39. Öte yandan, başvurucu tarafından AİHM’e yapılan 6531/10 sayılı başvurunun da karara bağlandığı Mahmut EREN ve Diğerleri/Türkiye kararında, AİHM, yasal faizin enflasyon oranı karşısında yetersiz kalması nedeniyle mülkiyet hakkının ihlal edildiği şikâyeti hakkında gerçek bir değer kaybı bulunmadığından bahisle başvurunun açıkça dayanaktan yoksun olduğuna ve Devlet alacaklarına uygulanan en yüksek faizin borçlara uygulanmaması şikâyeti hakkında ise Mahkeme kararın kesinleşmesinden itibaren altı ay içinde başvurulmadığından bahisle süre aşımı nedeniyle reddine karar vermiştir (Mahmut EREN ve Diğerleri/Türkiye, B. No: 3950/08, 17/9/2013).
40. Başvuru konusu olayda, başvurucu, mahkeme kararlarının geç icra edilmesi ve hüküm altına alınan alacağa uygulanan faiz oranının enflasyon oranından az olması nedeniyle mülkiyet hakkının ihlal edildiğini ileri sürmekte ise de, ilgili mahkeme kararları 30/1/2000 tarihinde kesinleşmiş ve 22/12/2009 tarihinde alacağın son kısmı da ödenmiş olup, ayrıca AİHM, başvurucunun bu konuya ilişkin yaptığı başvuruyu değerlendirerek reddetmiştir.
41. Bu durumda, başvurucunun mülkiyet hakkına ilişkin şikâyetleri 23/9/2012 tarihinden önce kesinleşen mahkeme kararlarına dayanması, mahkeme kararlarında belirlenen alacağın son kısmının 22/12/2009 tarihinde ödenmesi ve Tazminat Komisyonunca karar verildiği tarih itibarıyla şikayet konusu hakkında Komisyona bir yetki verilmemiş olması hususları bir arada değerlendirildiğinde, başvurunun mülkiyet hakkına ilişkin ihlal iddiaları zaman bakımından Anayasa Mahkemesinin yetkisi dışında kalmaktadır.

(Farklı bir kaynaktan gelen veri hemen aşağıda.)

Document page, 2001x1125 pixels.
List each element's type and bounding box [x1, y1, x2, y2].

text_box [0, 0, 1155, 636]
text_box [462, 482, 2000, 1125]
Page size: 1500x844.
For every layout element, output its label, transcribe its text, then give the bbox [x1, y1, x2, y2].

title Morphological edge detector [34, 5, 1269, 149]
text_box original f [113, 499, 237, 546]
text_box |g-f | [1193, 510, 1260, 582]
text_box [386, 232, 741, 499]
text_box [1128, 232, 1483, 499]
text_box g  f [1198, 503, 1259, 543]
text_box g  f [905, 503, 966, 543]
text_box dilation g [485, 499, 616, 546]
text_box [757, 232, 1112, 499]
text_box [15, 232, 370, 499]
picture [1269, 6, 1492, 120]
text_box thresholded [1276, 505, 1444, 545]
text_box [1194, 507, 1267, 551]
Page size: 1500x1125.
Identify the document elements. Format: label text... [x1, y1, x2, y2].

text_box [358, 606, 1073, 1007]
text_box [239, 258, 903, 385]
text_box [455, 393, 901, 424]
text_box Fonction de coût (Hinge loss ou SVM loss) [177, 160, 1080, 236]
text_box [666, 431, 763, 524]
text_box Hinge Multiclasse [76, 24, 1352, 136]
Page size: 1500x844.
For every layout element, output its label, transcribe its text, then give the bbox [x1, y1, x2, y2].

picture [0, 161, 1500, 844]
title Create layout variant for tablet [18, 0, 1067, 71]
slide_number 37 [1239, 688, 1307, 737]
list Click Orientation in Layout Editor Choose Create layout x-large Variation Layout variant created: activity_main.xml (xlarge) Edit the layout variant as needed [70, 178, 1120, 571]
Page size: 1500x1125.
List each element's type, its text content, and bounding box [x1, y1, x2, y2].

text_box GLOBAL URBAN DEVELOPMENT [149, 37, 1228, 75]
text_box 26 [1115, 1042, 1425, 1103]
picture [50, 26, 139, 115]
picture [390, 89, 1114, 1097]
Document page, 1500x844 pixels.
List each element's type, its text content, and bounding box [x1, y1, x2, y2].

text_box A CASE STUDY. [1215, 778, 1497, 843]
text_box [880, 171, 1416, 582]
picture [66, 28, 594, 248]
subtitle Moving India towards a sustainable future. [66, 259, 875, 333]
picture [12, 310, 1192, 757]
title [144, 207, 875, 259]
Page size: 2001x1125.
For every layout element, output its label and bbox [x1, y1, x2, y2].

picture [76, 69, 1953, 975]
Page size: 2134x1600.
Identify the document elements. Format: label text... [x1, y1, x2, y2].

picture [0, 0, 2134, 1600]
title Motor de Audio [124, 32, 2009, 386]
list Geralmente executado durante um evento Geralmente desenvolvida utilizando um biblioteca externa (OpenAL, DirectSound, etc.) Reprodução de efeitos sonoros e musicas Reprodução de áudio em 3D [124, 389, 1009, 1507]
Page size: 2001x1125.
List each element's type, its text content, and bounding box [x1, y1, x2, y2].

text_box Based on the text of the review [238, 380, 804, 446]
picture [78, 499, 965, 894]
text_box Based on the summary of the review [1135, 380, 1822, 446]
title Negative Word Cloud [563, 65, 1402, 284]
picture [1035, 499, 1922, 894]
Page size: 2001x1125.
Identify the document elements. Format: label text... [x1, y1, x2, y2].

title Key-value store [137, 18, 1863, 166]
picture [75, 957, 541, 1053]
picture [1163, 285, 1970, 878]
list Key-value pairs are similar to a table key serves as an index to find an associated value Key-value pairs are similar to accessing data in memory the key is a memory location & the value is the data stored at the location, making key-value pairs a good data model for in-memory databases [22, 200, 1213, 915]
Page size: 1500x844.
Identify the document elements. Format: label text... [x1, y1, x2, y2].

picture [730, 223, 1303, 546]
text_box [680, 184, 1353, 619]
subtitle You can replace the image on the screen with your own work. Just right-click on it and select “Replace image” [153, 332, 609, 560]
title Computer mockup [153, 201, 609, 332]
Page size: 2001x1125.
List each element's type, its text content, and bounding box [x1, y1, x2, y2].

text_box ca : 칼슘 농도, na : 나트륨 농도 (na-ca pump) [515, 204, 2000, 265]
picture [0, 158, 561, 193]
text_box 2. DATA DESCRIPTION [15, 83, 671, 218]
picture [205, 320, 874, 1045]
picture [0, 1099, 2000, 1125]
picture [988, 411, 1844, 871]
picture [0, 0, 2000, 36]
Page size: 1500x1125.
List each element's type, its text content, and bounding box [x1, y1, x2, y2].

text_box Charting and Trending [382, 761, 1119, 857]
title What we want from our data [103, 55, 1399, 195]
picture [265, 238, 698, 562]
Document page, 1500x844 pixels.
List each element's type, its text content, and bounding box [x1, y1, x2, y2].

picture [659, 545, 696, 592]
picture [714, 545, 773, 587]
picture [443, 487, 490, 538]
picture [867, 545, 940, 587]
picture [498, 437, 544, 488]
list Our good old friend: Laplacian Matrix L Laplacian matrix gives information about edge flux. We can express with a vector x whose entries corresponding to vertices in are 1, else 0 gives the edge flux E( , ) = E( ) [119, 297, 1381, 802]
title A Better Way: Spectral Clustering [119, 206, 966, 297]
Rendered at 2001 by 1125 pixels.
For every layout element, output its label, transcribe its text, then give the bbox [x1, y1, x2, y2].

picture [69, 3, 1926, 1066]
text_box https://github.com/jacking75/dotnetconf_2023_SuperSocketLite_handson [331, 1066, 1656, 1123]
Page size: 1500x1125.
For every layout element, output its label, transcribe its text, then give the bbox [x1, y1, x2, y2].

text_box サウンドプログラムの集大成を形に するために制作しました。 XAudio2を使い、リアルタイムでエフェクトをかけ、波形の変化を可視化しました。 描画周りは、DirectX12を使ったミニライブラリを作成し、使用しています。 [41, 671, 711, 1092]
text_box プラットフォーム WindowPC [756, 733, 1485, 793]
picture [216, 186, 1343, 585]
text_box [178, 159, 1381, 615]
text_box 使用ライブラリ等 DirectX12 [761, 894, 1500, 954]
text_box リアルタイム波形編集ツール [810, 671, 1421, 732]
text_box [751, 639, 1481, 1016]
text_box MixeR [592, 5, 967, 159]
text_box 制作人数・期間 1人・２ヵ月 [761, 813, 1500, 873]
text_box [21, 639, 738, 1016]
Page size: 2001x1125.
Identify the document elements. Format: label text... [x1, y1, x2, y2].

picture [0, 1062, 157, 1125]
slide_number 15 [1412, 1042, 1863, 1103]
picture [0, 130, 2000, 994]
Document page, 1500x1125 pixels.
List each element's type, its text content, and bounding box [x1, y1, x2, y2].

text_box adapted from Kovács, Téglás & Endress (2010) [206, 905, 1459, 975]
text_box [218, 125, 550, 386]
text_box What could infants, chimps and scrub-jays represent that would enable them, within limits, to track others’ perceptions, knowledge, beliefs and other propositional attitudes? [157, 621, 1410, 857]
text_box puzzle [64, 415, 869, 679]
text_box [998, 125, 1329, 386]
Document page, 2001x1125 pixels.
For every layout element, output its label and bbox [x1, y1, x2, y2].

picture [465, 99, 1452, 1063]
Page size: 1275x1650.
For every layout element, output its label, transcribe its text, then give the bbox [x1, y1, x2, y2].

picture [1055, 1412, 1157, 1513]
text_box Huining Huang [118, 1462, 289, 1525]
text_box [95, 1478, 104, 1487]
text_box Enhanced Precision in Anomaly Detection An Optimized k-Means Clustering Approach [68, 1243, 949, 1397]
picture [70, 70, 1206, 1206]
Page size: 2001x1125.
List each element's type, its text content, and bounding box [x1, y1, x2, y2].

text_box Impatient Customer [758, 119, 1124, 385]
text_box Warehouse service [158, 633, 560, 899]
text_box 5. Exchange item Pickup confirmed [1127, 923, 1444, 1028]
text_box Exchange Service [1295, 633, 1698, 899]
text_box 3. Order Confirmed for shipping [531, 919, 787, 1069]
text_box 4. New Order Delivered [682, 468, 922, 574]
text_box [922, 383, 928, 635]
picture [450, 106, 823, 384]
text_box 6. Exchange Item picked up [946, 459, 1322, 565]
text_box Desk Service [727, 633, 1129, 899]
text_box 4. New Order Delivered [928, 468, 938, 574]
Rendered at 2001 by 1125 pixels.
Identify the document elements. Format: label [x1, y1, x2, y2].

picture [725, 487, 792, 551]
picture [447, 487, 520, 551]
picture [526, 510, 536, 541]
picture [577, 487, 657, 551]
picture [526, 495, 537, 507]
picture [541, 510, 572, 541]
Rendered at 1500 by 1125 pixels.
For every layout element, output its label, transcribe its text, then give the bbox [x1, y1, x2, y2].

42. Açıklanan nedenlerle, başvuru konusu ihlal iddiasının 23/9/2012 tarihinden öncesine ait olduğu anlaşıldığından, başvurunun bu bölümünün diğer kabul edilebilirlik şartları yönünden incelenmeksizin “zaman bakımından yetkisizlik” nedeniyle kabul edilemez olduğuna karar verilmesi gerekir.
V. HÜKÜM
Açıklanan gerekçelerle;
A. Başvurucunun
1. Mahkeme kararlarının geç icra edildiği iddiasının “kişi yönünden yetkisizlik”,
2. Mülkiyet hakkının ihlal edildiği iddiasının “zaman bakımından yetkisizlik”,
nedenleriyle KABUL EDİLEMEZ OLDUĞUNA,
B. Yargılama giderlerinin başvurucu üzerinde bırakılmasına,
17/7/2014 tarihinde OY BİRLİĞİYLE karar verildi.